= Charles Rugeley Bury =

English physical chemist

Charles Rugeley Bury (29 June 1890 – 30 December 1968) was an English physical chemist who proposed an early model of the atom with the arrangement of electrons, which explained their chemical properties, alongside the more dominant model of Niels Bohr. In some early papers, the model was called the "Bohr-Bury Atom". He introduced the word transition to describe the elements now known as transition metals or transition elements.

Bury was born in Henley-on-Thames and grew up in Ellfield, Wotton-under-Edge. His father had studied law but did not continue in the field and died when he was young. A grandmother in Leamington took care of him and his early education was at Malvern College. He then went to Trinity College, Oxford where D.H. Nagel was a tutor. His chemistry teachers included Harold Hartley. Bury worked as a demonstrator in Balliol and Trinity College labs. In 1912 he went to Göttingen and worked with Walther Nernst. He then joined the chemistry department at the University College of Wales, Aberystwyth in 1913 and volunteered with the Gloucestershire Regiment in 1914. He saw action in Mesopotamia and returned in 1919.

In 1921 Bury proposed a model of the atom which suggested that electrons were distributed symmetrically over the surface of concentric spheres which could hold 2, 8, 18, and 32 electrons.

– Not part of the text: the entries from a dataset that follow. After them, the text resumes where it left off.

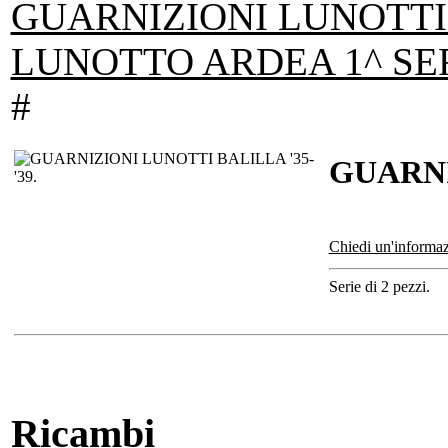
GUARNIZIONI LUNOTTI 
LUNOTTO ARDEA 1^ SER
#
GUARNI
Chiedi un'informaz
Serie di 2 pezzi.
Ricambi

He proposed that an outer layer of electrons can contain a maximum of 8 electrons (s^{2}p^{6} in modern notation), and that for inner layers there occurs a transition series of elements during the change from 8 to 18 (or 18 to 32) electrons. This was the first use of the word transition in the context of electron configurations.

In July 1943, Bury moved to the Imperial Chemical Industries to work with colleague M.P. Appleby and retired from there in 1952. His other works were on the chemistry of colour, freezing points, and on micelles.

He married Margaret Adams in 1922 and they had a son and a daughter.